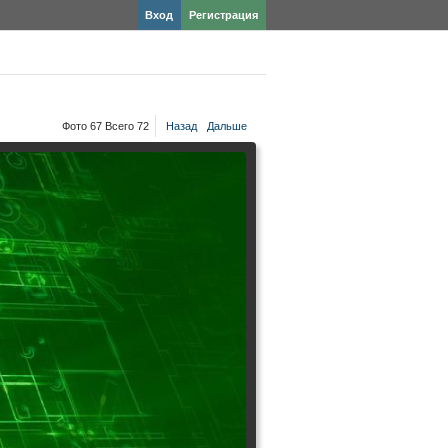
Вход
Регистрация
Фото 67 Всего 72
Назад
Дальше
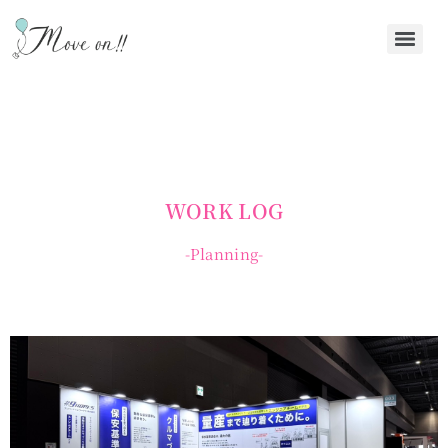
WORK LOG
-Planning-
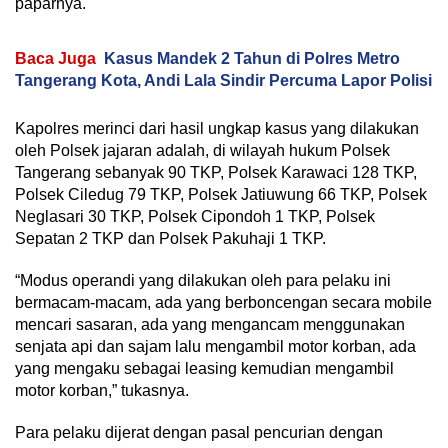
paparnya.
Baca Juga
Kasus Mandek 2 Tahun di Polres Metro
Tangerang Kota, Andi Lala Sindir Percuma Lapor Polisi
Kapolres merinci dari hasil ungkap kasus yang dilakukan
oleh Polsek jajaran adalah, di wilayah hukum Polsek
Tangerang sebanyak 90 TKP, Polsek Karawaci 128 TKP,
Polsek Ciledug 79 TKP, Polsek Jatiuwung 66 TKP, Polsek
Neglasari 30 TKP, Polsek Cipondoh 1 TKP, Polsek
Sepatan 2 TKP dan Polsek Pakuhaji 1 TKP.
“Modus operandi yang dilakukan oleh para pelaku ini
bermacam-macam, ada yang berboncengan secara mobile
mencari sasaran, ada yang mengancam menggunakan
senjata api dan sajam lalu mengambil motor korban, ada
yang mengaku sebagai leasing kemudian mengambil
motor korban,” tukasnya.
Para pelaku dijerat dengan pasal pencurian dengan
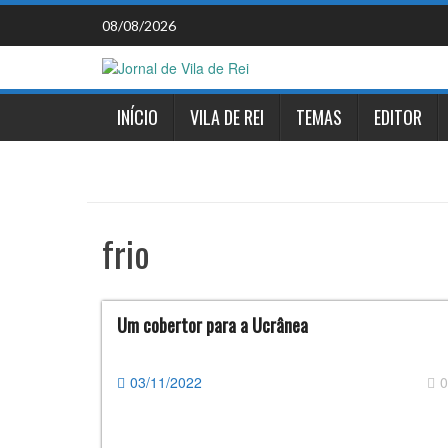
Skip
08/08/2026
to
content
INÍCIO
VILA DE REI
TEMAS
EDITOR
frio
Um cobertor para a Ucrânea
03/11/2022
0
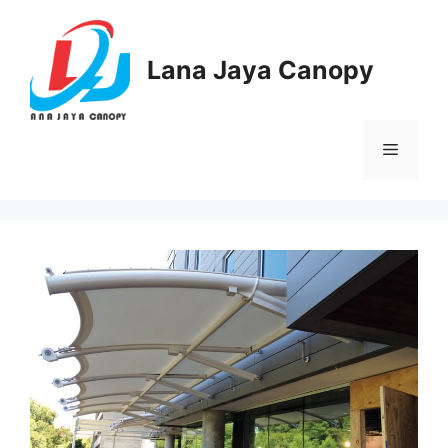
Langsung
ke
isi
Lana Jaya Canopy
Menu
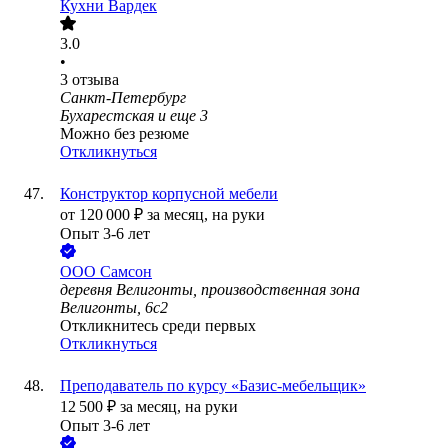
Кухни Вардек
3.0
•
3
отзыва
Санкт-Петербург
Бухарестская
и еще
3
Можно без резюме
Откликнуться
Конструктор корпусной мебели
от
120 000
₽
за месяц,
на руки
Опыт 3-6 лет
ООО
Самсон
деревня Велигонты, производственная зона
Велигонты, 6с2
Откликнитесь среди первых
Откликнуться
Преподаватель по курсу «Базис-мебельщик»
12 500
₽
за месяц,
на руки
Опыт 3-6 лет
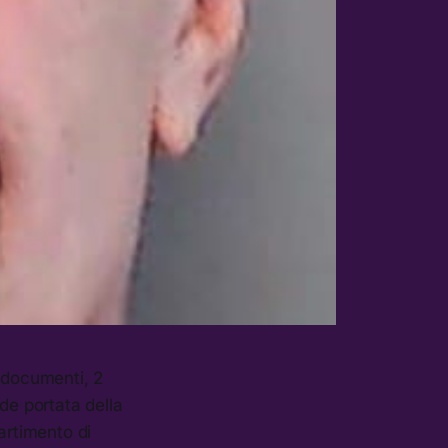
i documenti, 2
de portata della
artimento di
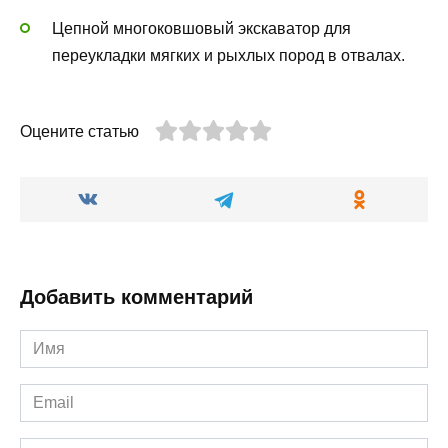
Цепной многоковшовый экскаватор для
переукладки мягких и рыхлых пород в отвалах.
Оцените статью
Добавить комментарий
Имя
*
Email
*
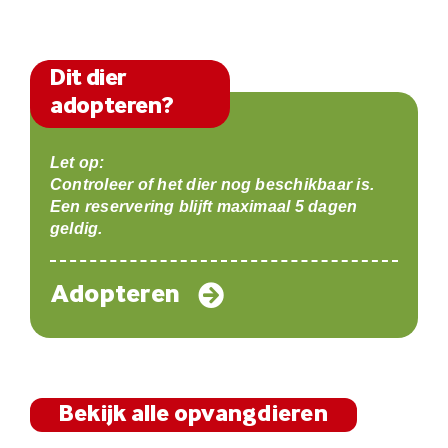
Dit dier
adopteren?
Let op:
Controleer of het dier nog beschikbaar is.
Een reservering blijft maximaal 5 dagen
geldig.
Adopteren
Bekijk alle opvangdieren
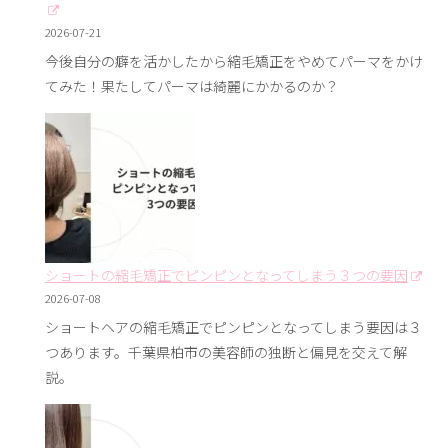
2026-07-21
今後自分の癖を活かしたから縮毛矯正をやめてパーマをかけ
てみた！果たしてパーマは綺麗にかかるのか？
ショートの縮毛矯正でピンピンとなってしまう３つの要因
2026-07-08
ショートヘアの縮毛矯正でピンピンとなってしまう要因は３
つあります。千葉県柏市の美容師の独断と偏見を交えて解
説。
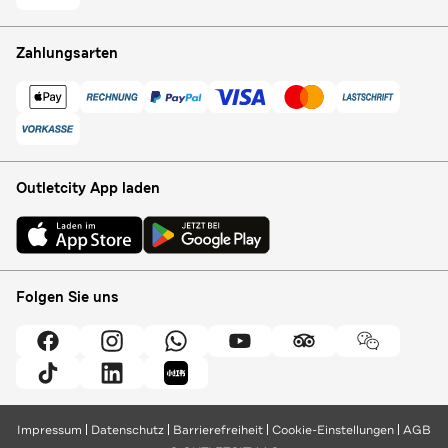
Zahlungsarten
Outletcity App laden
Folgen Sie uns
Impressum
Datenschutz
Barrierefreiheit
Cookie-Einstellungen
AGB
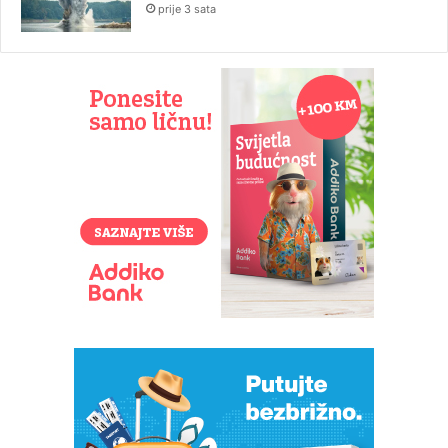
prije 3 sata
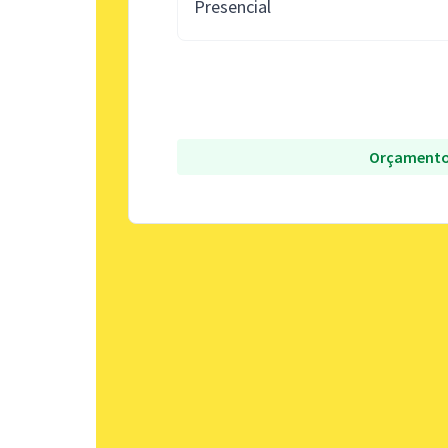
Presencial
Orçamento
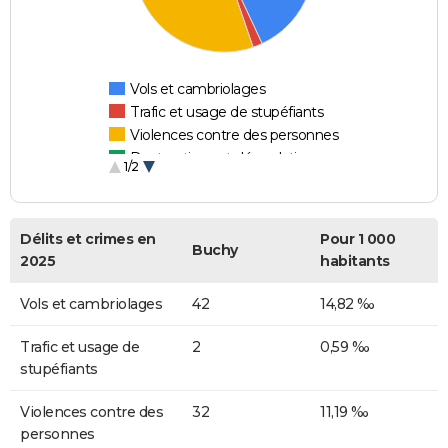
Vols et cambriolages
Trafic et usage de stupéfiants
Violences contre des personnes
Destructions et dégradations
1/2
Escroqueries et fraudes
Délits et crimes en
Pour 1 000
Buchy
2025
habitants
Vols et cambriolages
42
14,82 ‰
Trafic et usage de
2
0,59 ‰
stupéfiants
Violences contre des
32
11,19 ‰
personnes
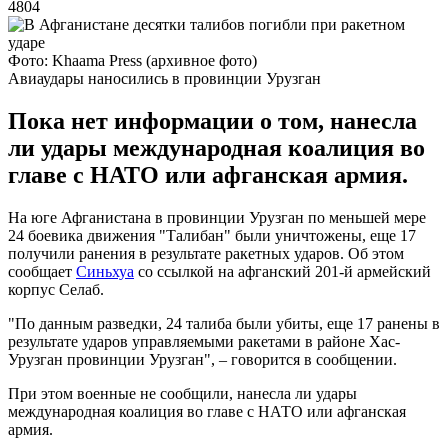
4804
Фото: Khaama Press (архивное фото)
Авиаудары наносились в провинции Урузган
Пока нет информации о том, нанесла
ли удары международная коалиция во
главе с НАТО или афганская армия.
На юге Афганистана в провинции Урузган по меньшей мере
24 боевика движения "Талибан" были уничтожены, еще 17
получили ранения в результате ракетных ударов. Об этом
сообщает
Синьхуа
со ссылкой на афганский 201-й армейский
корпус Селаб.
"По данным разведки, 24 талиба были убиты, еще 17 ранены в
результате ударов управляемыми ракетами в районе Хас-
Урузган провинции Урузган", – говорится в сообщении.
При этом военные не сообщили, нанесла ли удары
международная коалиция во главе с НАТО или афганская
армия.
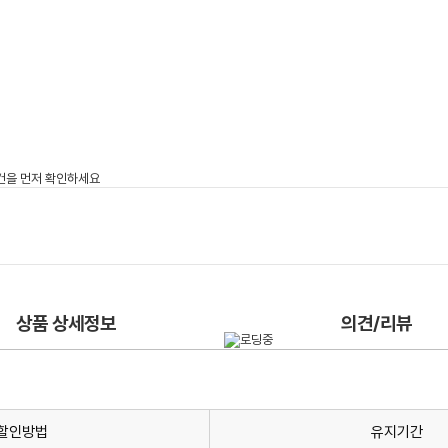
상품 상세정보
의견/리뷰
할인방법
유지기간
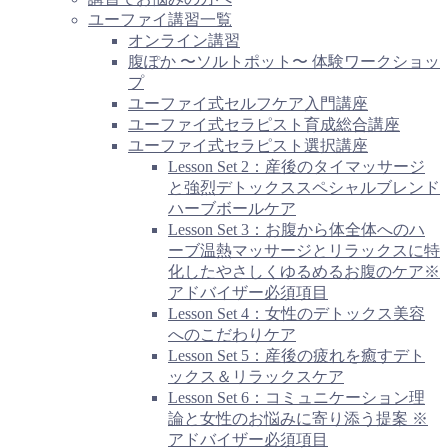
ユーファイ講習一覧
オンライン講習
腹ぽか 〜ソルトポット〜 体験ワークショッ
プ
ユーファイ式セルフケア入門講座
ユーファイ式セラピスト育成総合講座
ユーファイ式セラピスト選択講座
Lesson Set 2：産後のタイマッサージ
と強烈デトックススペシャルブレンド
ハーブボールケア
Lesson Set 3：お腹から体全体へのハ
ーブ温熱マッサージとリラックスに特
化したやさしくゆるめるお腹のケア※
アドバイザー必須項目
Lesson Set 4：女性のデトックス美容
へのこだわりケア
Lesson Set 5：産後の疲れを癒すデト
ックス＆リラックスケア
Lesson Set 6：コミュニケーション理
論と女性のお悩みに寄り添う提案 ※
アドバイザー必須項目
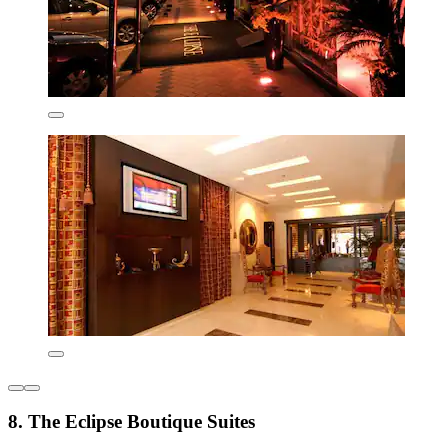
8. The Eclipse Boutique Suites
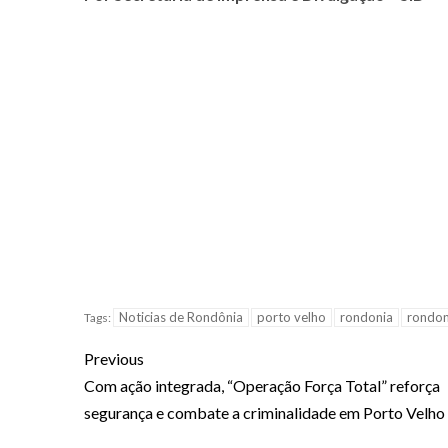
Noticias de Rondônia
porto velho
rondonia
rondo
Tags:
Previous
Com ação integrada, “Operação Força Total” reforça
segurança e combate a criminalidade em Porto Velho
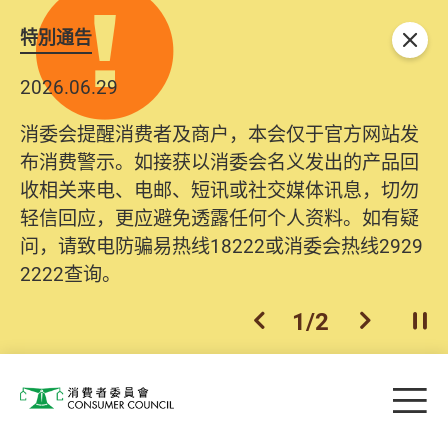
特別通告
关闭
2026.06.29
消委会提醒消费者及商户，本会仅于官方网站发
布消费警示。如接获以消委会名义发出的产品回
收相关来电、电邮、短讯或社交媒体讯息，切勿
轻信回应，更应避免透露任何个人资料。如有疑
问，请致电防骗易热线18222或消委会热线2929
2222查询。
1
/
2
上一个
下一个
开
Skip to main content
目
消费者委员会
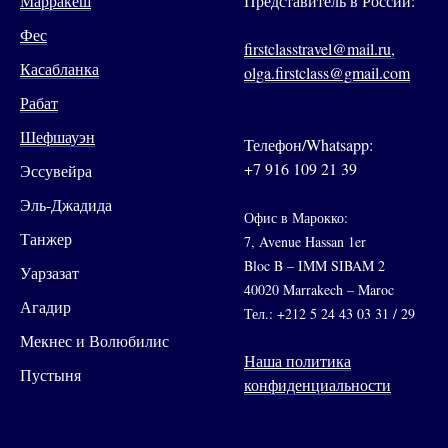
Марракеш
Представитель в России:
Фес
firstclasstravel@mail.ru,
Касабланка
olga.firstclass@gmail.com
Рабат
Шефшауэн
Телефон/Whatsapp:
+7 916 109 21 39
Эссувейра
Эль-Джадида
Офис в Марокко:
Танжер
7, Avenue Hassan 1er
Bloc B – IMM SIBAM 2
Уарзазат
40020 Marrakech – Maroc
Агадир
Тел.: +212 5 24 43 03 31 / 29
Мекнес и Волюбилис
Наша политика
Пустыня
конфиденциальности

================================

Skipping the pictures, print the lines in the listing above exactly as written, starting at the line with "ーブ温熱マッサージとリラックスに特" and ending at the line with "7, Avenue Hassan 1er", both included.

■ RESPONSE BELOW:
ーブ温熱マッサージとリラックスに特
化したやさしくゆるめるお腹のケア※
アドバイザー必須項目
Lesson Set 4：女性のデトックス美容
へのこだわりケア
Lesson Set 5：産後の疲れを癒すデト
ックス＆リラックスケア
Lesson Set 6：コミュニケーション理
論と女性のお悩みに寄り添う提案 ※
アドバイザー必須項目
8. The Eclipse Boutique Suites
Noticias de Rondônia
porto velho
rondonia
rondo
Tags:
Previous
Com ação integrada, “Operação Força Total” reforça
segurança e combate a criminalidade em Porto Velho
特別通告
关闭
2026.06.29
消委会提醒消费者及商户，本会仅于官方网站发
布消费警示。如接获以消委会名义发出的产品回
收相关来电、电邮、短讯或社交媒体讯息，切勿
轻信回应，更应避免透露任何个人资料。如有疑
问，请致电防骗易热线18222或消委会热线2929
2222查询。
1
/
2
上一个
下一个
开
Skip to main content
目
消费者委员会
Марракеш
Представитель в России:
Фес
firstclasstravel@mail.ru,
Касабланка
olga.firstclass@gmail.com
Рабат
Шефшауэн
Телефон/Whatsapp:
+7 916 109 21 39
Эссувейра
Эль-Джадида
Офис в Марокко:
Танжер
7, Avenue Hassan 1er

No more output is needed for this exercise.